PROMPT 1>
From the news release on Arnold Naimark's hall of fame induction, list the earlier University of Manitoba laureates it names, each with its year.
PROMPT 2>
Continue the news release on Arnold Naimark's hall of fame induction from its last sentence.

QUOTED PASSAGE>
- - -
U of M President Emeritus inducted into hall of fame

October 19th, 2012 · No Comments · Health, Medicine, News Release

For five decades, University of Manitoba President Emeritus Arnold Naimark has played a major role in building health education and research in Canada through the institutes he has led and the programs he has been key in developing.

The Winnipeg-born-and-raised doctor, who is a professor of physiology and medicine and also dean emeritus in the Faculty of Medicine, will be inducted into the prestigious Canadian Medical Hall of Fame during a ceremony in Halifax in May of 2013. He is the seventh University of Manitoba scientist so honored and follows laureates from previous years: Bruce Chown (1995), Henry Friesen (2001), Charles Hollenberg (2003), James Hogg (2010), Allan Ronald (2011), and John Dirks (2012).

“Dr. Naimark’s visionary spirit and extraordinary leadership has resulted in transformative change at the University of Manitoba and in how patients are treated in Canada’s North,” said president and vice-chancellor Dr. David Barnard. “We are proud he is a member of our community and we congratulate him for this much-deserved honour.”

Naimark, who is also director of the Centre for the Advancement of Medicine at the U of M, was chosen in the builder (innovative leadership) category. The hall recognizes individuals whose contributions to medicine and health sciences have led to extraordinary improvements in human health.
- - -
EXERCISE DATA>
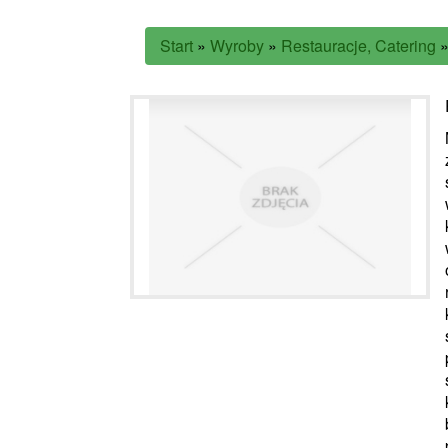
Start
»
Wyroby
»
Restauracje, Catering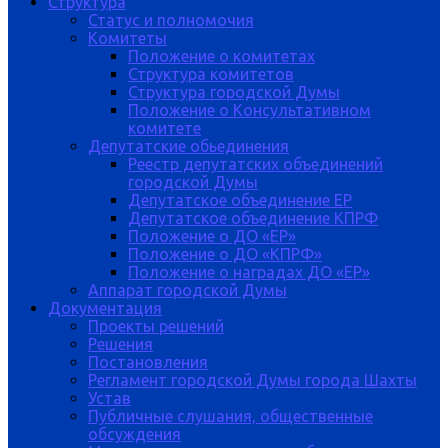
Структура
Статус и полномочия
Комитеты
Положение о комитетах
Структура комитетов
Структура городской Думы
Положение о Консультативном
комитете
Депутатские обьединения
Реестр депутатских объединений
городской Думы
Депутатское объединение ЕР
Депутатское объединение КПРФ
Положение о ДО «ЕР»
Положение о ДО «КПРФ»
Положение о наградах ДО «ЕР»
Аппарат городской Думы
Документация
Проекты решений
Решения
Постановления
Регламент городской Думы города Шахты
Устав
Публичные слушания, общественные
обсуждения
- - -
EXERCISE RESULT 1>
Bruce Chown (1995)
Henry Friesen (2001)
Charles Hollenberg (2003)
James Hogg (2010)
Allan Ronald (2011)
John Dirks (2012)

EXERCISE RESULT 2>
After joining the department of physiology in the 1960s, Naimark co-developed a leading laboratory for the investigation of respiratory disease and the first clinical unit in the world devoted exclusively to intensive respiratory care. Soon after, the U of M alumnus became dean of the Faculty of Medicine, creating a new department of family medicine and a division of Community Medicine that includes the Northern Medical Unit, which has become a model for health care delivery to the First Nations, Metis and Inuit. In 1981, he became the university’s president and vice-chancellor. During his 15-year tenure the university’s endowment increased nearly six-fold and included major developments at the health science campuses.

Considered one of the country’s foremost educational administrators, Naimark’s biography shows a lifetime of leadership in the development of departments, universities, institutions and organizations at the local, provincial and national level. His advice is routinely sought by a long list of health sciences and educational bodies across Canada.

He was the founding chair of the Canadian Health Services Research Foundation and spearheaded a plan that made it one of the most preeminent organizations in health sciences research in Canada today. He was also the founding chair of the Canadian Biotechnology Advisory Council, providing policymakers with a framework when dealing with issues related to genetic modification. And he was integral in the launch of the Manitoba Health Research Council, which has facilitated funding for the province’s researchers for more than three decades. He currently serves as chair of the Genome Prairie Board, chair of CancerCare Manitoba and as a member of the National Statistics Council and the Research Council of the Institute for Advanced Research.

“Today, Dr. Naimark’s legacy is to see thriving departments, institutions, and organizations flourishing because at critical moments in their history they were the beneficiaries of his leadership and counsel, and as a result, Canadians have a stronger, more vibrant health sciences enterprise and a more informed health system,” says Henry Friesen, Senior Fellow with the Centre for the Advancement of Medicine.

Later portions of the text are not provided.